## TEXTO DA PÁGINA
Fala-se em crise de identidade e em dores de crescimento. Tem a atual diretora-geral no centro de um furacão de críticas e de um escândalo de alegado tráfico de influências para supostamente favorecer a China. E tem a China a mandar cada vez mais no Banco Mundial, a organização irmã do Fundo. O mundo mudou. E os pilares de Bretton Woods, também?

Mas vamos por partes. Primeiro, a parte do dinheiro. A verdade é que o muito dinheiro que o FMI pode despejar nas economias pelo mundo fora é hoje materialmente menos importante, por assim dizer, para grande parte dos países avançados.

Também aqui o mundo mudou a partir do momento em que os bancos centrais entraram em ação e passaram a disponibilizar quantidades torrenciais de financiamento barato a custo zero ou mesmo negativo.

Foi inaugurada a era das bazucas. A Reserva Federal liderou logo da forma expedita que lhe é reconhecida, o Banco de Inglaterra e o Banco do Japão acompanharam e alargaram os cordões à bolsa. O Banco Central Europeu, mais relutante e acanhado pela moral alemã, lá acompanharia os colegas, ainda que com atraso. O custo do dinheiro já não é o que era. A artilharia pesada do FMI também não.

Não há muito tempo, é preciso recordar que o Fundo teve um papel decisivo na resolução ou amenização da crise da dívida soberana que assolou vários países da zona euro na década passada.

Sem instituições capazes de lidar com os ataques agressivos dos especuladores e sem dinheiro logo disponível para deter o tsunami das taxas de juro cobradas ao contribuintes a subirem em flecha, os europeus aceitaram a "ajuda" pronta-a-disparar do Fundo. Problema: o pacote vinha com medidas de austeridade, muitas delas pouco amigas dos contribuintes, e os preços dos empréstimos eram tudo menos sociais.

## CONJUNTO DE TAREFAS
1. Responda, com base no texto sobre o FMI:
(a) Que organização é apresentada como irmã do Fundo?
(b) Que banco central liderou a era das bazucas?
(c) Com que medidas vinha o pacote de ajuda aceite pelos europeus?
2. Copie fielmente, do texto sobre o FMI, o trecho desde "Fala-se em crise" até "ou mesmo negativo.", inclusive.

## LISTAGEM DE DADOS
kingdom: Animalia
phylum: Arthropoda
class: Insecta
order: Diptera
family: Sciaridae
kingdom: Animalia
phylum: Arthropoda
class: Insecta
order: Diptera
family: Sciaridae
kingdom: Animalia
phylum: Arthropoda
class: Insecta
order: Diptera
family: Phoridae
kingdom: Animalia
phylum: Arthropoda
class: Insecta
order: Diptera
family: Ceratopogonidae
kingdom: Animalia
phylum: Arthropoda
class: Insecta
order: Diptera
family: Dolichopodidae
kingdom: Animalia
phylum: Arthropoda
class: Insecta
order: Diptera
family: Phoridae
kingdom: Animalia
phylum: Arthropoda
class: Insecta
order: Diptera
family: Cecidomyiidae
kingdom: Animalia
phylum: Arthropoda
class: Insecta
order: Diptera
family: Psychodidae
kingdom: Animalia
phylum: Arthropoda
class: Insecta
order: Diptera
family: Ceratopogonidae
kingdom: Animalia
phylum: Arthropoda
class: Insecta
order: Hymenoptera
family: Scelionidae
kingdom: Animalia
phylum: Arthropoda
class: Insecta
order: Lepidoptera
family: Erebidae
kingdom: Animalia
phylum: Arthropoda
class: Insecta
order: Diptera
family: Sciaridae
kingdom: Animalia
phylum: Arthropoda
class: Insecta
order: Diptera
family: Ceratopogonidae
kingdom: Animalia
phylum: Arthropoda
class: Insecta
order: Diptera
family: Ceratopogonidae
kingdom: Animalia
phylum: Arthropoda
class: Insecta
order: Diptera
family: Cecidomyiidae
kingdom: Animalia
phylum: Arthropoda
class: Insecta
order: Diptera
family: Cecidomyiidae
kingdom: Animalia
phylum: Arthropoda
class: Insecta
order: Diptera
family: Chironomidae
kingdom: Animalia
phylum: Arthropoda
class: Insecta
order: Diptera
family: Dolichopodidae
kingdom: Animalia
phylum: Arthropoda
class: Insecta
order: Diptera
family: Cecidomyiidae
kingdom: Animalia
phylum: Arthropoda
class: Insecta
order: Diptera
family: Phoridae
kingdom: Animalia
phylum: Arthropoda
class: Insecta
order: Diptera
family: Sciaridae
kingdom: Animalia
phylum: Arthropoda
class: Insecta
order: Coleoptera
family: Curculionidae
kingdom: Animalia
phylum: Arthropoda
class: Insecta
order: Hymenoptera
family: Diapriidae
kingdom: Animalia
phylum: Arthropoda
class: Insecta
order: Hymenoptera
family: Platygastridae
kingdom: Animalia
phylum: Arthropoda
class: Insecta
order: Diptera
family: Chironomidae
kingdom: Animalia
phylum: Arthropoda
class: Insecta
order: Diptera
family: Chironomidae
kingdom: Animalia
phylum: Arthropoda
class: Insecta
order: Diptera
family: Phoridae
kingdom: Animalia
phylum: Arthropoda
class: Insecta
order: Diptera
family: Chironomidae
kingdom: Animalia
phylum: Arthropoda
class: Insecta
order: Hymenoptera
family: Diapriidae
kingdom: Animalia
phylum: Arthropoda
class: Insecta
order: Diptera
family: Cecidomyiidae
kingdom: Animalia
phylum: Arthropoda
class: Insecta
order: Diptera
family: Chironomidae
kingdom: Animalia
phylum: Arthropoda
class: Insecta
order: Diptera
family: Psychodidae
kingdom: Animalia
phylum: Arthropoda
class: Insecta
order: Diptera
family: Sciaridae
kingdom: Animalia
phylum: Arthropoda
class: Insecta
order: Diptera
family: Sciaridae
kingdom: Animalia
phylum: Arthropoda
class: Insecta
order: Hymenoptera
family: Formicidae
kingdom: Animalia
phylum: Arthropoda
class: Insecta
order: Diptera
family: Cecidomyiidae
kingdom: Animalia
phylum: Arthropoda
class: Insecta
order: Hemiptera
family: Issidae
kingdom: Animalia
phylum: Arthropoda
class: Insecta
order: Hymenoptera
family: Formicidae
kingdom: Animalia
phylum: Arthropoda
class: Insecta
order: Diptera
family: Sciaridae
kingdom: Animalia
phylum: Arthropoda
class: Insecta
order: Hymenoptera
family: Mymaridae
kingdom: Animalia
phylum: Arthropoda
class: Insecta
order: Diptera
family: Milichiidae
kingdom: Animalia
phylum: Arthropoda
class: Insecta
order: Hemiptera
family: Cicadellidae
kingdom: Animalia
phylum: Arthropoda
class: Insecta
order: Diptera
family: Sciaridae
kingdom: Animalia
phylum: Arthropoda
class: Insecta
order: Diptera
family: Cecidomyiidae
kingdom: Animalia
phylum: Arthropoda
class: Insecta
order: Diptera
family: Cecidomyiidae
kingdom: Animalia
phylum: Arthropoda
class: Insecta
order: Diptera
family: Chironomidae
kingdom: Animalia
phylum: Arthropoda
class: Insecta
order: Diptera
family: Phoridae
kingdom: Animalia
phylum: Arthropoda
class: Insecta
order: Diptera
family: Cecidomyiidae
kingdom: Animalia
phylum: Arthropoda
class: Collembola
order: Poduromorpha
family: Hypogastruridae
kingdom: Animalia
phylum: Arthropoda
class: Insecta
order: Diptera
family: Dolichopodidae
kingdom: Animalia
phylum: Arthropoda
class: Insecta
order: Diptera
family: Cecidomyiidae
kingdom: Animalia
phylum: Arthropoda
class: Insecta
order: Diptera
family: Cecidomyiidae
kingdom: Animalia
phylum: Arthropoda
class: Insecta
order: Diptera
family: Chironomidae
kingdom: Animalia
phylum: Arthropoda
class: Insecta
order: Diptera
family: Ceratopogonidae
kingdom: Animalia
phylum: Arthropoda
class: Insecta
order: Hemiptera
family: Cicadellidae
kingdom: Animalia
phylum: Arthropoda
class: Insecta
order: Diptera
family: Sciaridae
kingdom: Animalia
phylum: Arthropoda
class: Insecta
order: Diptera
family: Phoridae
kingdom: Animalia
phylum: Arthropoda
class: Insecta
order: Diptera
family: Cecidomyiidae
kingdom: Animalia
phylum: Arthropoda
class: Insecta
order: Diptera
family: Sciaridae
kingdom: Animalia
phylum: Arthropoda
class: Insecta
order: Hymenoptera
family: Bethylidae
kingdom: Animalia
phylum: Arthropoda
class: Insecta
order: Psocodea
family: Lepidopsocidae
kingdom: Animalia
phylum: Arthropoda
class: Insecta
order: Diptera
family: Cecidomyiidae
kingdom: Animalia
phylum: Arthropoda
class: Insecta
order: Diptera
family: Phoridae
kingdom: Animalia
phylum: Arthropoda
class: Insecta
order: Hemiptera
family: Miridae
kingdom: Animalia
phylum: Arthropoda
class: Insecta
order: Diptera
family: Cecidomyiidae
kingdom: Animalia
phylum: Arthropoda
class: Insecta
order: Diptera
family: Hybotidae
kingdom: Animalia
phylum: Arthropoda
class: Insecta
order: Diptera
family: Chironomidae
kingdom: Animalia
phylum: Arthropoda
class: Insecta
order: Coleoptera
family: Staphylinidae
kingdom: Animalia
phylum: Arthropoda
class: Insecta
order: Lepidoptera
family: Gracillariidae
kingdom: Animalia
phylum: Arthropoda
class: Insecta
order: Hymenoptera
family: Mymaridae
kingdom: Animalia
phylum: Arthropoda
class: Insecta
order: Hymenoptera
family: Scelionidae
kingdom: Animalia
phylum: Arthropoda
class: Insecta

## EXERCÍCIO RESOLVIDO
1.
(a) O Banco Mundial.
(b) A Reserva Federal.
(c) Com medidas de austeridade, muitas delas pouco amigas dos contribuintes.

2.
Fala-se em crise de identidade e em dores de crescimento. Tem a atual diretora-geral no centro de um furacão de críticas e de um escândalo de alegado tráfico de influências para supostamente favorecer a China. E tem a China a mandar cada vez mais no Banco Mundial, a organização irmã do Fundo. O mundo mudou. E os pilares de Bretton Woods, também?

Mas vamos por partes. Primeiro, a parte do dinheiro. A verdade é que o muito dinheiro que o FMI pode despejar nas economias pelo mundo fora é hoje materialmente menos importante, por assim dizer, para grande parte dos países avançados.

Também aqui o mundo mudou a partir do momento em que os bancos centrais entraram em ação e passaram a disponibilizar quantidades torrenciais de financiamento barato a custo zero ou mesmo negativo.